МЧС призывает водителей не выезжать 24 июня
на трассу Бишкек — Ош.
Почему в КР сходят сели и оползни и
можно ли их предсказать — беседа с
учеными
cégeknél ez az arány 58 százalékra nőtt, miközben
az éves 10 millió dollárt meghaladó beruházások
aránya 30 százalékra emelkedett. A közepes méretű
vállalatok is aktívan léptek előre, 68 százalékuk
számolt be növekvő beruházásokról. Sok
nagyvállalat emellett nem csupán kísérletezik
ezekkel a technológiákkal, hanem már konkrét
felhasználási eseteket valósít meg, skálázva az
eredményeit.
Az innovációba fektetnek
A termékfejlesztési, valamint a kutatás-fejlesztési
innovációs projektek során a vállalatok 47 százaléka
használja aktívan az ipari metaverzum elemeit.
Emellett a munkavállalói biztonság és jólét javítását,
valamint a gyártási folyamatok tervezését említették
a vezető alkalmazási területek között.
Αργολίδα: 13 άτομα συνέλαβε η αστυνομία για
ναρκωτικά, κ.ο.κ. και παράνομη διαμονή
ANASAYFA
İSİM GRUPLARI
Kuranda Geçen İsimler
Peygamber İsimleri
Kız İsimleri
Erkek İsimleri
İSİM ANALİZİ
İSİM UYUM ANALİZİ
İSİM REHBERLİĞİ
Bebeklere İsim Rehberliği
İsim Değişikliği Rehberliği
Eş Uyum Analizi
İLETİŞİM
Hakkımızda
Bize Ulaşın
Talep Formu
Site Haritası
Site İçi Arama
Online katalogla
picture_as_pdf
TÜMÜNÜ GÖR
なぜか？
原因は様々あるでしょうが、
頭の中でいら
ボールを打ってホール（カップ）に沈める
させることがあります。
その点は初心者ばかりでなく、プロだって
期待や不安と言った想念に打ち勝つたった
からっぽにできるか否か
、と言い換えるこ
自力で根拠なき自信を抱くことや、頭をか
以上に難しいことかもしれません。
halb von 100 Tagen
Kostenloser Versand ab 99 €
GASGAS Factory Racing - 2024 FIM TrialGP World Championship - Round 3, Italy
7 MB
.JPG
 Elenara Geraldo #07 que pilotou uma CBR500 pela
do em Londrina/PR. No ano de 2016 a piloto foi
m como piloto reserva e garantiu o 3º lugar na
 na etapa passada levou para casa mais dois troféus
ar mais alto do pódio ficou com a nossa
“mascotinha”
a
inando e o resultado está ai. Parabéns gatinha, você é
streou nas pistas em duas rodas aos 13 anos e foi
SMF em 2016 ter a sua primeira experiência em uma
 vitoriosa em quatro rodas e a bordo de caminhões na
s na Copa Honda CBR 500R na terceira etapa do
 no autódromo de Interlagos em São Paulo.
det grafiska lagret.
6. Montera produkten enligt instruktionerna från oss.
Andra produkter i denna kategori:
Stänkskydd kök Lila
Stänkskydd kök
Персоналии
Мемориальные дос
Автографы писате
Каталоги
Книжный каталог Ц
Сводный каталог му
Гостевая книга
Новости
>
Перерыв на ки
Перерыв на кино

Task description :: Exactly as they appear above, copy out all the records.

Output of the task ::
МЧС призывает водителей не выезжать 24 июня
на трассу Бишкек — Ош.
Почему в КР сходят сели и оползни и
можно ли их предсказать — беседа с
учеными
cégeknél ez az arány 58 százalékra nőtt, miközben
az éves 10 millió dollárt meghaladó beruházások
aránya 30 százalékra emelkedett. A közepes méretű
vállalatok is aktívan léptek előre, 68 százalékuk
számolt be növekvő beruházásokról. Sok
nagyvállalat emellett nem csupán kísérletezik
ezekkel a technológiákkal, hanem már konkrét
felhasználási eseteket valósít meg, skálázva az
eredményeit.
Az innovációba fektetnek
A termékfejlesztési, valamint a kutatás-fejlesztési
innovációs projektek során a vállalatok 47 százaléka
használja aktívan az ipari metaverzum elemeit.
Emellett a munkavállalói biztonság és jólét javítását,
valamint a gyártási folyamatok tervezését említették
a vezető alkalmazási területek között.
Αργολίδα: 13 άτομα συνέλαβε η αστυνομία για
ναρκωτικά, κ.ο.κ. και παράνομη διαμονή
ANASAYFA
İSİM GRUPLARI
Kuranda Geçen İsimler
Peygamber İsimleri
Kız İsimleri
Erkek İsimleri
İSİM ANALİZİ
İSİM UYUM ANALİZİ
İSİM REHBERLİĞİ
Bebeklere İsim Rehberliği
İsim Değişikliği Rehberliği
Eş Uyum Analizi
İLETİŞİM
Hakkımızda
Bize Ulaşın
Talep Formu
Site Haritası
Site İçi Arama
Online katalogla
picture_as_pdf
TÜMÜNÜ GÖR
なぜか？
原因は様々あるでしょうが、
頭の中でいら
ボールを打ってホール（カップ）に沈める
させることがあります。
その点は初心者ばかりでなく、プロだって
期待や不安と言った想念に打ち勝つたった
からっぽにできるか否か
、と言い換えるこ
自力で根拠なき自信を抱くことや、頭をか
以上に難しいことかもしれません。
halb von 100 Tagen
Kostenloser Versand ab 99 €
GASGAS Factory Racing - 2024 FIM TrialGP World Championship - Round 3, Italy
7 MB
.JPG
 Elenara Geraldo #07 que pilotou uma CBR500 pela
do em Londrina/PR. No ano de 2016 a piloto foi
m como piloto reserva e garantiu o 3º lugar na
 na etapa passada levou para casa mais dois troféus
ar mais alto do pódio ficou com a nossa
“mascotinha”
a
inando e o resultado está ai. Parabéns gatinha, você é
streou nas pistas em duas rodas aos 13 anos e foi
SMF em 2016 ter a sua primeira experiência em uma
 vitoriosa em quatro rodas e a bordo de caminhões na
s na Copa Honda CBR 500R na terceira etapa do
 no autódromo de Interlagos em São Paulo.
det grafiska lagret.
6. Montera produkten enligt instruktionerna från oss.
Andra produkter i denna kategori:
Stänkskydd kök Lila
Stänkskydd kök
Персоналии
Мемориальные дос
Автографы писате
Каталоги
Книжный каталог Ц
Сводный каталог му
Гостевая книга
Новости
>
Перерыв на ки
Перерыв на кино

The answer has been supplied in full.